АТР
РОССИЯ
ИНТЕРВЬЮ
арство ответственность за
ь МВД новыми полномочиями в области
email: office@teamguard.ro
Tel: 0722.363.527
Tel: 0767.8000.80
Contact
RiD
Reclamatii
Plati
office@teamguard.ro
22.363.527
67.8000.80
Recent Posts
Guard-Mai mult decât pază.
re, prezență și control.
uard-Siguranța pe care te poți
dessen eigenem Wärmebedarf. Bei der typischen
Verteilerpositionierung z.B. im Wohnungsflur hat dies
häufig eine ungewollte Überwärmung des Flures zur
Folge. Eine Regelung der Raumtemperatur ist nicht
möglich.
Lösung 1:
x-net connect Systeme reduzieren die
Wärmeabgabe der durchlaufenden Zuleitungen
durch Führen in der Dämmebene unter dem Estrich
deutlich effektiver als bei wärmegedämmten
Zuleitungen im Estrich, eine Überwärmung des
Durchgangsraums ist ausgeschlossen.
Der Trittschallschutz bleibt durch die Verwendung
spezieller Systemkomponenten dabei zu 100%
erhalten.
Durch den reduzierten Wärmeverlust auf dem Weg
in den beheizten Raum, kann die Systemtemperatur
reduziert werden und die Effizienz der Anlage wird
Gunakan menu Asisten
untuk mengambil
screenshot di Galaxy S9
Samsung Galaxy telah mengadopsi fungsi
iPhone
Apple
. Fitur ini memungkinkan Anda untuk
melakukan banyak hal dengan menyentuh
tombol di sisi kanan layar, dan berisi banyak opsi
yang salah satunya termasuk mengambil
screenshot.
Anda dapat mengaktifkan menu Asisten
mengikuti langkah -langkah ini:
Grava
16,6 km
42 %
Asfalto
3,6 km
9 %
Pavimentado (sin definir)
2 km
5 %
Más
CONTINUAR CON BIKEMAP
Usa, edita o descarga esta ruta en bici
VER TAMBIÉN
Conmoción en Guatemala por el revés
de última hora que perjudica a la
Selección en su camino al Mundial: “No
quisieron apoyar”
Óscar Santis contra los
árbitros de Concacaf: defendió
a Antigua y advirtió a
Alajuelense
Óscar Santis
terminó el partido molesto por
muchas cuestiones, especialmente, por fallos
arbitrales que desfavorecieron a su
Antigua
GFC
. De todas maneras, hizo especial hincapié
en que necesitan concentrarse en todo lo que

################

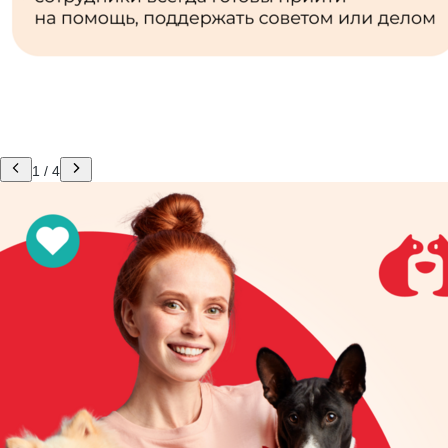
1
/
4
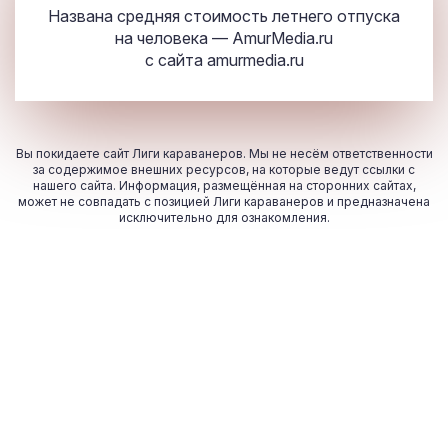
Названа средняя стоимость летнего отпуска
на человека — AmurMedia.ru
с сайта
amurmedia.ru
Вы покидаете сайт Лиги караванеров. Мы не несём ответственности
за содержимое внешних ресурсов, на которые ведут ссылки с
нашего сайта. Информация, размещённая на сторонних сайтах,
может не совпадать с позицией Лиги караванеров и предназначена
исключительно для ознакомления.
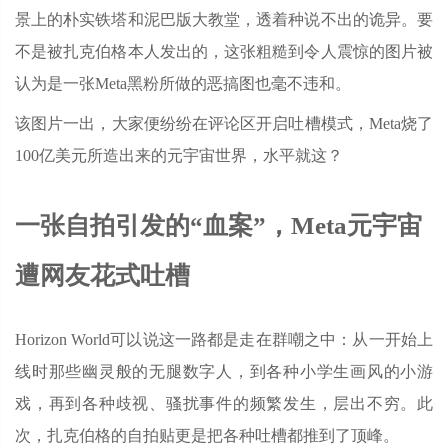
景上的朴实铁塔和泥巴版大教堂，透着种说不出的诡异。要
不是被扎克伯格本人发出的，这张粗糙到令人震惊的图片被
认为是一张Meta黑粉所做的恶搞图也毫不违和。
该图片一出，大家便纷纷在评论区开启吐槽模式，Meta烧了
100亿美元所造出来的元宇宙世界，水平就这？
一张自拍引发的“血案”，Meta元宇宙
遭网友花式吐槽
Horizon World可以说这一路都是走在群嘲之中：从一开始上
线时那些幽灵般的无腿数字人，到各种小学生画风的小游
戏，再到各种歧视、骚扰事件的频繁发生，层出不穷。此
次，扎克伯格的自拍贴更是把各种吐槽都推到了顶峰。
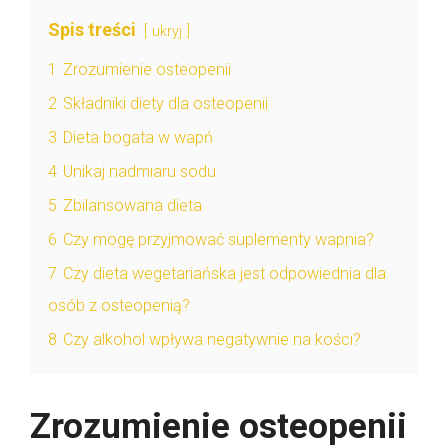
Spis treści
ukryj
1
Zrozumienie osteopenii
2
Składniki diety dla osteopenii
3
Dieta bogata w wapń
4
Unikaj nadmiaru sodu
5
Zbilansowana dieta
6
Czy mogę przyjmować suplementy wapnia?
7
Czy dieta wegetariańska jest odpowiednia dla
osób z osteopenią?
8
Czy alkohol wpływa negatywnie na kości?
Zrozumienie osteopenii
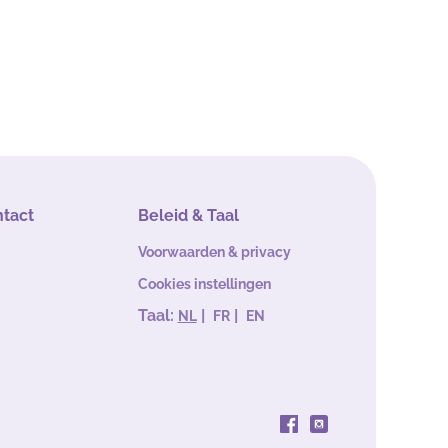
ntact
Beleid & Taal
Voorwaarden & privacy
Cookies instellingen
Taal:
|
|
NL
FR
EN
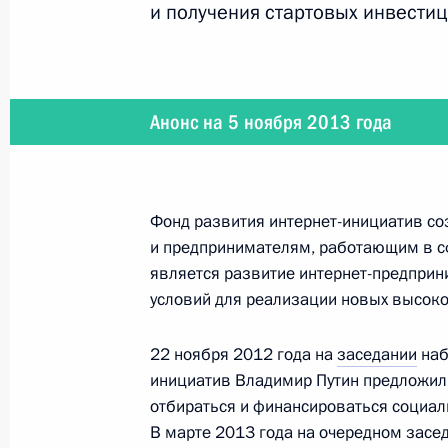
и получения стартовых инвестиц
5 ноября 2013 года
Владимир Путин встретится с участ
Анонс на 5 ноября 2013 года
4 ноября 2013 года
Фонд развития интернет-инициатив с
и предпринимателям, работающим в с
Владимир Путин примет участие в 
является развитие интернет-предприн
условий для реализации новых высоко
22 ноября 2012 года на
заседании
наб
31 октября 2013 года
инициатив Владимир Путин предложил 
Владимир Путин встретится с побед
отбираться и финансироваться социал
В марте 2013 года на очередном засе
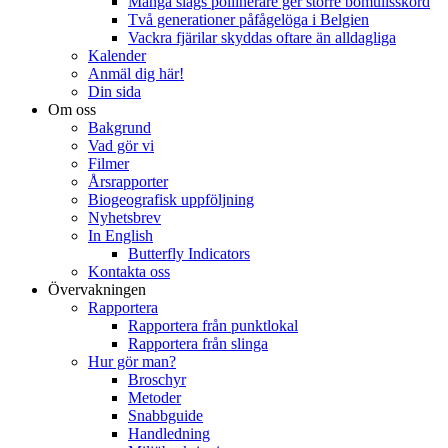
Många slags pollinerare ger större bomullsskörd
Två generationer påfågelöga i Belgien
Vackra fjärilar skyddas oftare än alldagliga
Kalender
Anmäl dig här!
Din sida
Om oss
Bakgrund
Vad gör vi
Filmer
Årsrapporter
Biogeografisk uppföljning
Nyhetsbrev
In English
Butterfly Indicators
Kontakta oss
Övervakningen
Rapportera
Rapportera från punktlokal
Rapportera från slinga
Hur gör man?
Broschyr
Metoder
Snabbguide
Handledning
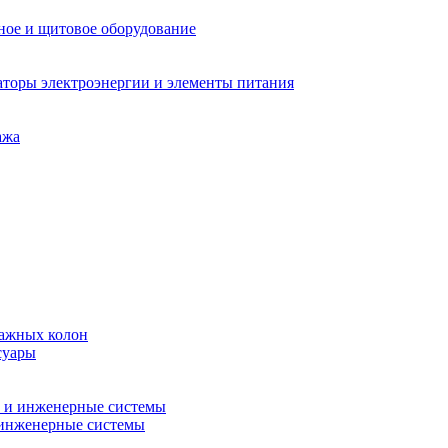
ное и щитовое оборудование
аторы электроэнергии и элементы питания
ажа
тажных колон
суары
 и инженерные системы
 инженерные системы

################

* _PROBLEM STATEMENT_
Extract each line of the entries that contains the string "Asisten". Case counts, so match only that exact capitalization.

* _ANSWER BOX_
Gunakan menu Asisten
Anda dapat mengaktifkan menu Asisten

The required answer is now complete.